Though Mariola is sure to respect the boundaries of her guests, she believes it’s important to make sure they know she’s open to helping whenever they need it. To her, helping as a host can be anything from being a listening ear to a travel guide; whether they want to share their stories or simply ask for recommendations in the area, she’s there for them. A few of her guests have turned into colleagues; since Mariola hosts several properties, when a few guests asked if she knew where to find cleaning jobs, Mariola offered them jobs herself.
Some guests she rarely meets, and some she’s formed lasting friendships with. To her, both are success stories. One of Mariola’s guests kept to herself for the duration of her stay. Around a month after she checked out, the woman messaged Mariola asking for her personal address. Mariola didn’t think much of it, but happily provided the information. The next morning, the woman rang the bell at Mariola’s flat, with some chocolates and a fragrant bundle of lavender as a thank you gift. Mariola was touched; she never expected such a gesture, but she will never forget the kindness.  

When another family invited her and her son into their flat, she was surprised in a different kind of way. The family served them pancakes, thin and crepe-like with different jams and honey to compliment the slightly sour taste of the bubble-filled pancakes. The family shared that they made these pancakes with sourdough starter they brought all the way from home. Mariola was so shocked; given only a few hours to pack up their lives and flee, the family had grabbed the sourdough along with their other prized possessions. This starter was a part of their culture and their identity as Ukrainians. Each family’s starter is a little different, they explained, with a slightly different flavor to it, based on active fermentation cultures passed down through their family for many years. Mariola felt so privileged to have been invited in on that legacy.  

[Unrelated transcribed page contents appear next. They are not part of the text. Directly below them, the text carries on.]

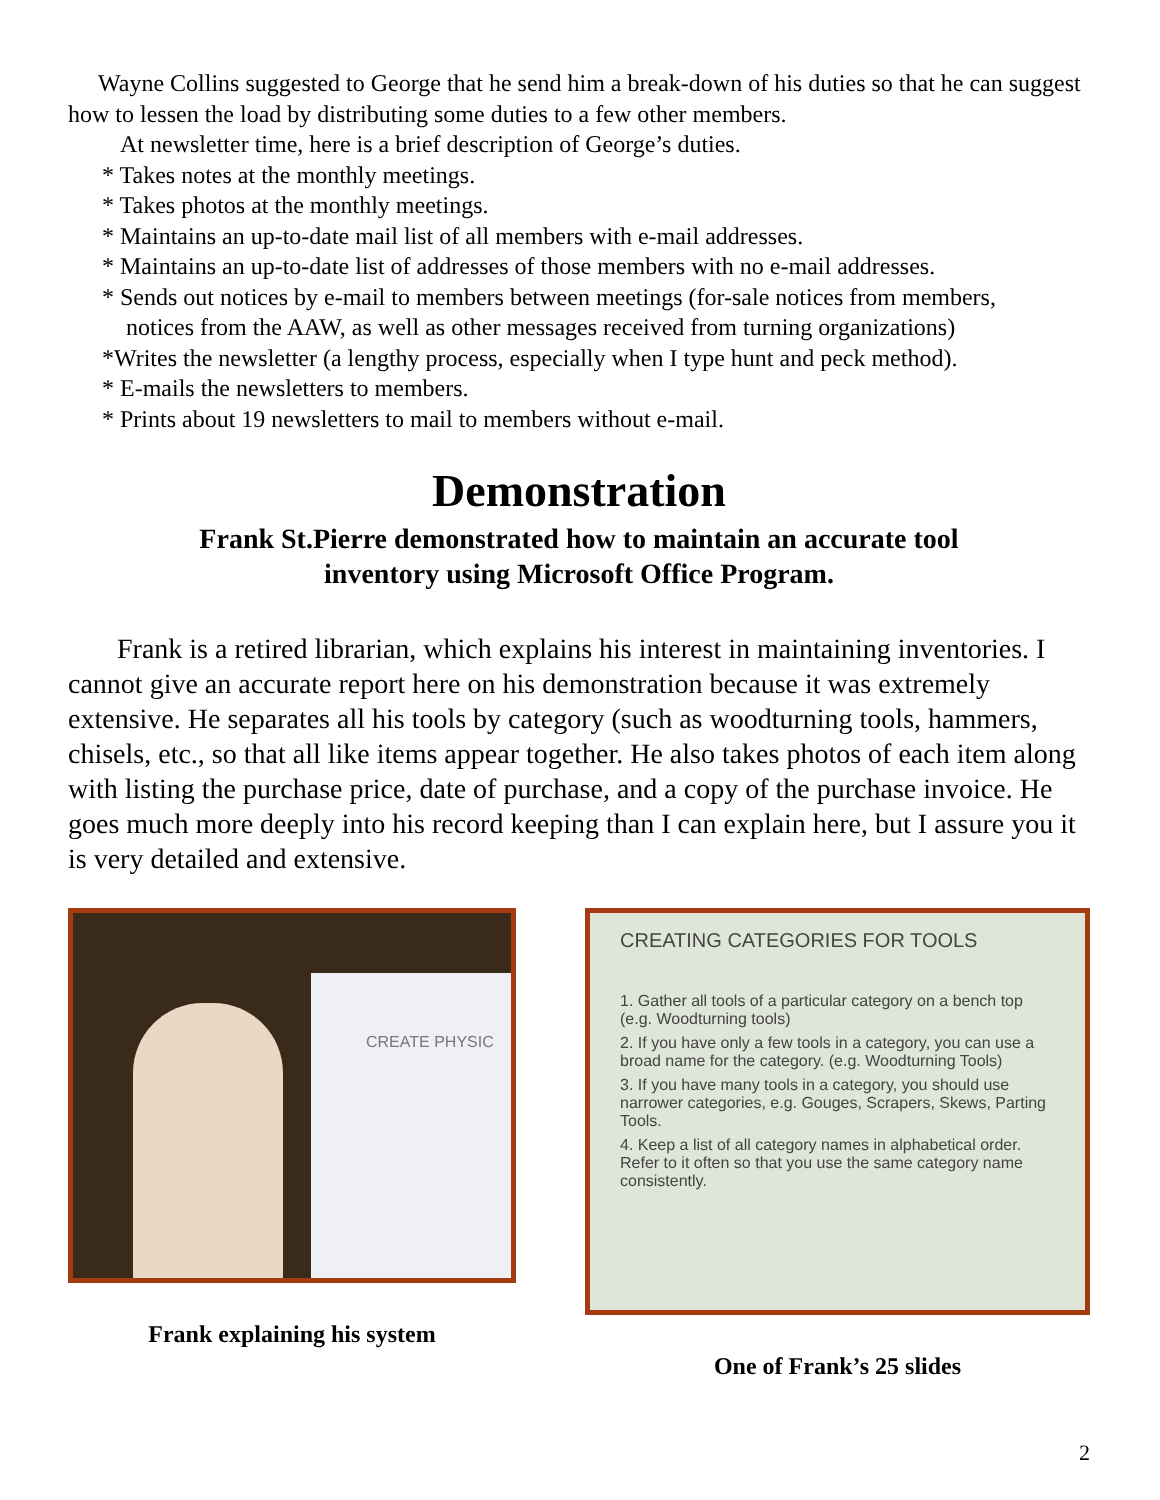Wayne Collins suggested to George that he send him a break-down of his duties so that he can suggest how to lessen the load by distributing some duties to a few other members.
At newsletter time, here is a brief description of George’s duties.
* Takes notes at the monthly meetings.
* Takes photos at the monthly meetings.
* Maintains an up-to-date mail list of all members with e-mail addresses.
* Maintains an up-to-date list of addresses of those members with no e-mail addresses.
* Sends out notices by e-mail to members between meetings (for-sale notices from members,
notices from the AAW, as well as other messages received from turning organizations)
*Writes the newsletter (a lengthy process, especially when I type hunt and peck method).
* E-mails the newsletters to members.
* Prints about 19 newsletters to mail to members without e-mail.
Demonstration
Frank St.Pierre demonstrated how to maintain an accurate tool
inventory using Microsoft Office Program.
Frank is a retired librarian, which explains his interest in maintaining inventories. I cannot give an accurate report here on his demonstration because it was extremely extensive. He separates all his tools by category (such as woodturning tools, hammers, chisels, etc., so that all like items appear together. He also takes photos of each item along with listing the purchase price, date of purchase, and a copy of the purchase invoice. He goes much more deeply into his record keeping than I can explain here, but I assure you it is very detailed and extensive.
CREATE PHYSIC
Frank explaining his system
CREATING CATEGORIES FOR TOOLS
1. Gather all tools of a particular category on a bench top (e.g. Woodturning tools)
2. If you have only a few tools in a category, you can use a broad name for the category. (e.g. Woodturning Tools)
3. If you have many tools in a category, you should use narrower categories, e.g. Gouges, Scrapers, Skews, Parting Tools.
4. Keep a list of all category names in alphabetical order. Refer to it often so that you use the same category name consistently.
One of Frank’s 25 slides
2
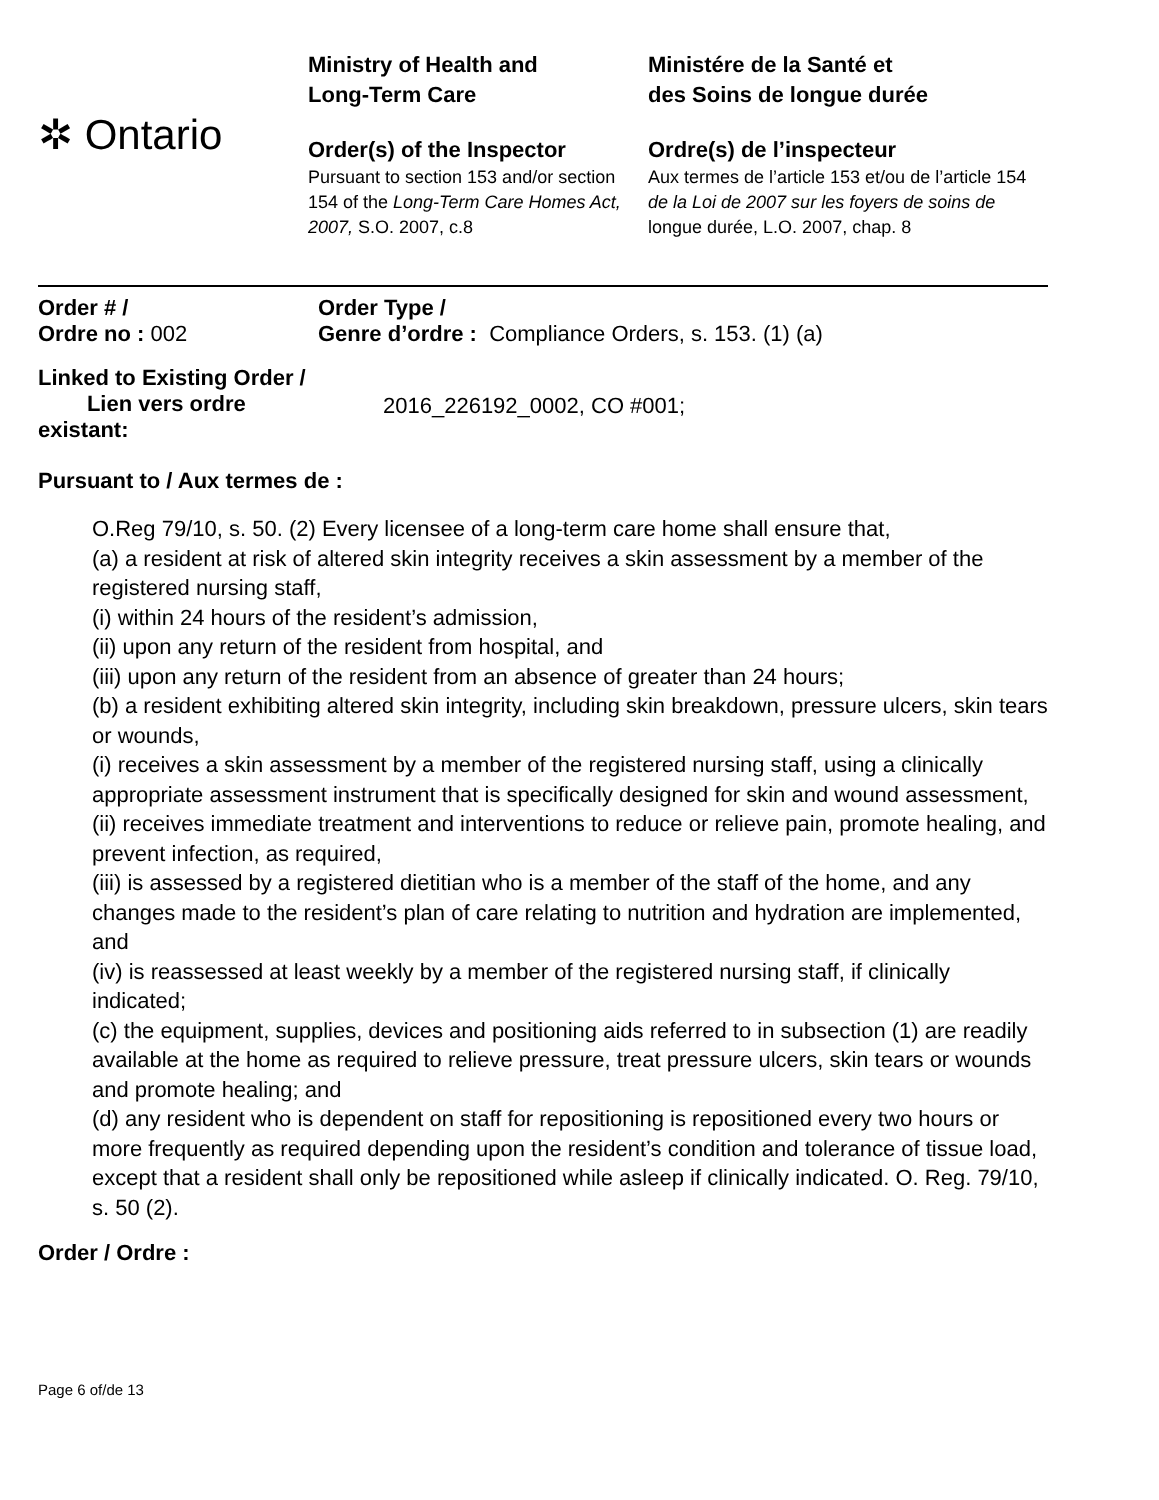✲ Ontario
Ministry of Health and
Long-Term Care
Order(s) of the Inspector
Pursuant to section 153 and/or section 154 of the Long-Term Care Homes Act, 2007, S.O. 2007, c.8
Ministére de la Santé et
des Soins de longue durée
Ordre(s) de l’inspecteur
Aux termes de l’article 153 et/ou de l’article 154 de la Loi de 2007 sur les foyers de soins de longue durée, L.O. 2007, chap. 8
Order # /
Ordre no : 002
Order Type /
Genre d’ordre : Compliance Orders, s. 153. (1) (a)
Linked to Existing Order /
Lien vers ordre
existant:
2016_226192_0002, CO #001;
Pursuant to / Aux termes de :
O.Reg 79/10, s. 50. (2) Every licensee of a long-term care home shall ensure that,
(a) a resident at risk of altered skin integrity receives a skin assessment by a member of the registered nursing staff,
(i) within 24 hours of the resident’s admission,
(ii) upon any return of the resident from hospital, and
(iii) upon any return of the resident from an absence of greater than 24 hours;
(b) a resident exhibiting altered skin integrity, including skin breakdown, pressure ulcers, skin tears or wounds,
(i) receives a skin assessment by a member of the registered nursing staff, using a clinically appropriate assessment instrument that is specifically designed for skin and wound assessment,
(ii) receives immediate treatment and interventions to reduce or relieve pain, promote healing, and prevent infection, as required,
(iii) is assessed by a registered dietitian who is a member of the staff of the home, and any changes made to the resident’s plan of care relating to nutrition and hydration are implemented, and
(iv) is reassessed at least weekly by a member of the registered nursing staff, if clinically indicated;
(c) the equipment, supplies, devices and positioning aids referred to in subsection (1) are readily available at the home as required to relieve pressure, treat pressure ulcers, skin tears or wounds and promote healing; and
(d) any resident who is dependent on staff for repositioning is repositioned every two hours or more frequently as required depending upon the resident’s condition and tolerance of tissue load, except that a resident shall only be repositioned while asleep if clinically indicated. O. Reg. 79/10, s. 50 (2).
Order / Ordre :
Page 6 of/de 13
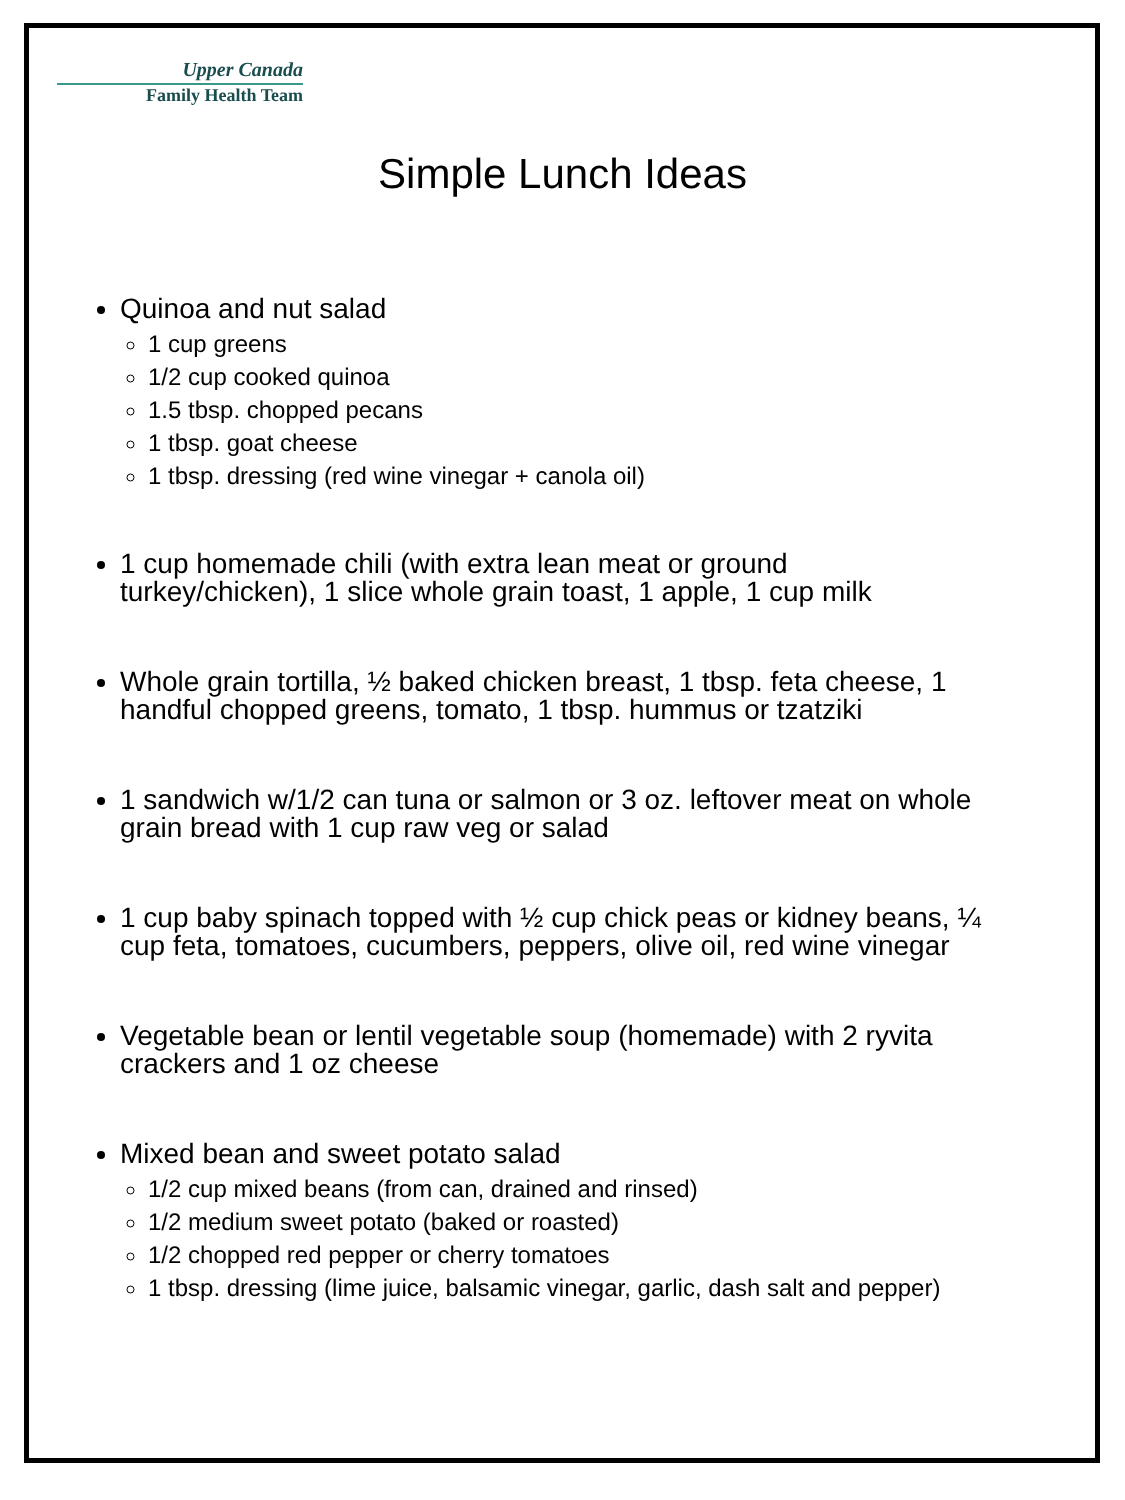Upper Canada
Family Health Team
Simple Lunch Ideas
Quinoa and nut salad
1 cup greens
1/2 cup cooked quinoa
1.5 tbsp. chopped pecans
1 tbsp. goat cheese
1 tbsp. dressing (red wine vinegar + canola oil)
1 cup homemade chili (with extra lean meat or ground turkey/chicken), 1 slice whole grain toast, 1 apple, 1 cup milk
Whole grain tortilla, ½ baked chicken breast, 1 tbsp. feta cheese, 1 handful chopped greens, tomato, 1 tbsp. hummus or tzatziki
1 sandwich w/1/2 can tuna or salmon or 3 oz. leftover meat on whole grain bread with 1 cup raw veg or salad
1 cup baby spinach topped with ½ cup chick peas or kidney beans, ¼ cup feta, tomatoes, cucumbers, peppers, olive oil, red wine vinegar
Vegetable bean or lentil vegetable soup (homemade) with 2 ryvita crackers and 1 oz cheese
Mixed bean and sweet potato salad
1/2 cup mixed beans (from can, drained and rinsed)
1/2 medium sweet potato (baked or roasted)
1/2 chopped red pepper or cherry tomatoes
1 tbsp. dressing (lime juice, balsamic vinegar, garlic, dash salt and pepper)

With each of these stories of connection, Mariola cautions that every family is different and has faced things she will likely never understand. She shared that when guests feel very reserved, she knows that “it doesn’t mean they are not grateful it’s just that their current conditions don’t allow them to express those feelings.” One family from the eastern part of Ukraine stayed with her for about a month before finding another more permanent place to stay. Mariola got to know one of the ladies in the family who was a Russian speaker, Irina. Mariola speaks Russian, so she was happy to chat with Irina whenever she wanted. “She never spoke about where she came from or what happened,” Mariola said, but she did ask for work to keep her mind occupied. The woman joined Mariola’s Airbnb team as a cleaner and was happy to be able to keep busy. They didn’t talk much, Mariola said, but Mariola and Irina would take long walks around the city together, just spending time in each other’s company.  

After several months, Irina was ready to share some of her story. Irina spoke about leaving only with their heavy winter clothes and what they could carry. Russian soldiers were invading the village next to theirs and they knew their town would come next. They left quickly, walking for 24 hours with Irina’s two-year-old grandson in their arms, before finally finding a route into Poland. Though she never expected it, Mariola is happy to know that Irina is finally comfortable enough to share some of her family’s experiences. From shared pancakes to lavender gifts, for Mariola, the host experience has been so much more than offering a place to stay. It’s been a way to make friends, be helpful, and simply be there. And perhaps more than anything, these stays have been a place to rest, recover, and begin to heal.